■ **What the task requires**: Lines before the one containing "of the application" are to be left out; that line and every line after it, through the last line below, are to be reproduced exactly.

■ **Information**:
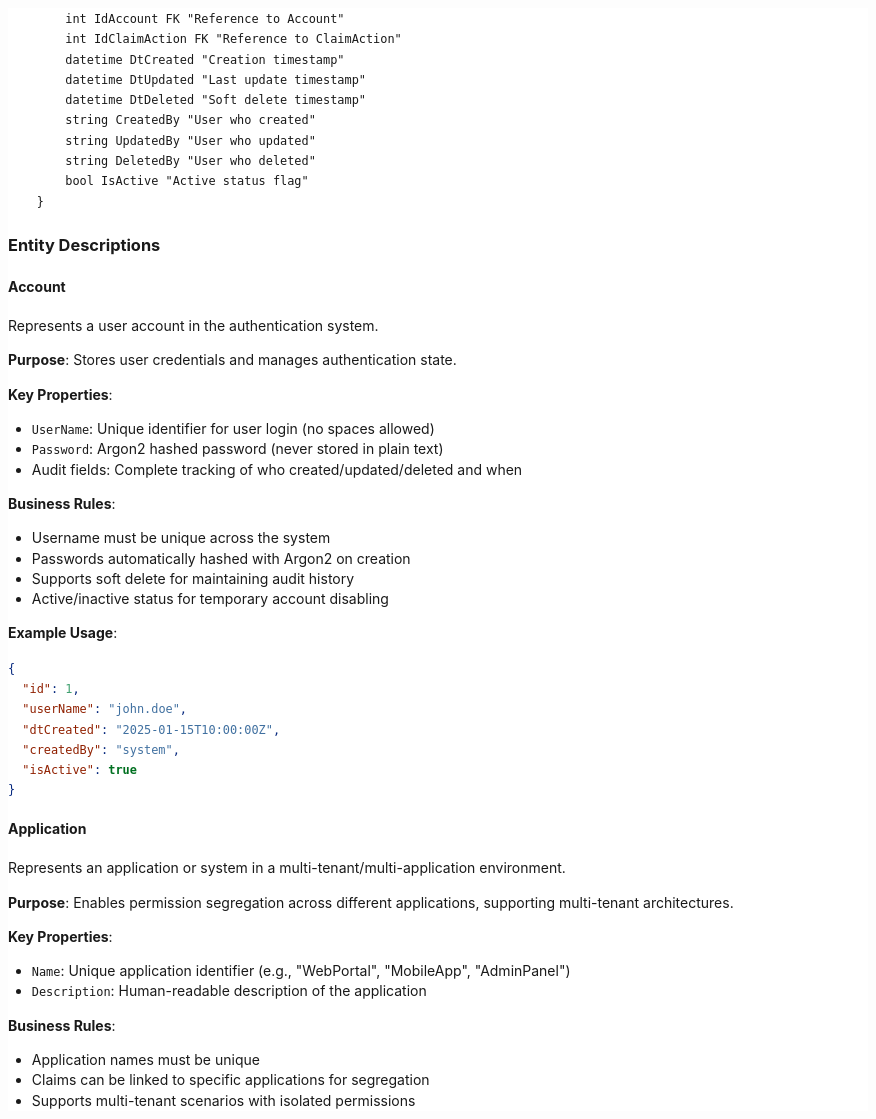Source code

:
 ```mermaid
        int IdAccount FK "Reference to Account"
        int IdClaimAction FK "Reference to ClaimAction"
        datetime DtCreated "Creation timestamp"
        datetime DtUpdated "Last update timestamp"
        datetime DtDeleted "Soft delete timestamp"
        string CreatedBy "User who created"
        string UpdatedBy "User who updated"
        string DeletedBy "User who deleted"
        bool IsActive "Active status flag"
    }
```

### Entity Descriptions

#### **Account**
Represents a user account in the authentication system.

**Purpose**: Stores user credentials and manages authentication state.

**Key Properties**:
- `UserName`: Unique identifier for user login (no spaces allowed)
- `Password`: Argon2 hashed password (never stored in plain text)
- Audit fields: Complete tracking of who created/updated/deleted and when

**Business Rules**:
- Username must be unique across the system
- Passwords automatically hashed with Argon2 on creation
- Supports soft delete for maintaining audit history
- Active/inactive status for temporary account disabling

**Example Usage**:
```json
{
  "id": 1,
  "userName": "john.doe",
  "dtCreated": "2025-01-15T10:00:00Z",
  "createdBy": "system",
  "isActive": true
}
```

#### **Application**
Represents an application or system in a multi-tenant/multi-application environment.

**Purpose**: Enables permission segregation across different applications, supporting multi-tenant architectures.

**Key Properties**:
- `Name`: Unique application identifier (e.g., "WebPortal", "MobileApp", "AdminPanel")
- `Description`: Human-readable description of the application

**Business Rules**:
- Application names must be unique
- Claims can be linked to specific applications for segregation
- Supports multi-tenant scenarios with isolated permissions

■ **Reply**:
- `Description`: Human-readable description of the application

**Business Rules**:
- Application names must be unique
- Claims can be linked to specific applications for segregation
- Supports multi-tenant scenarios with isolated permissions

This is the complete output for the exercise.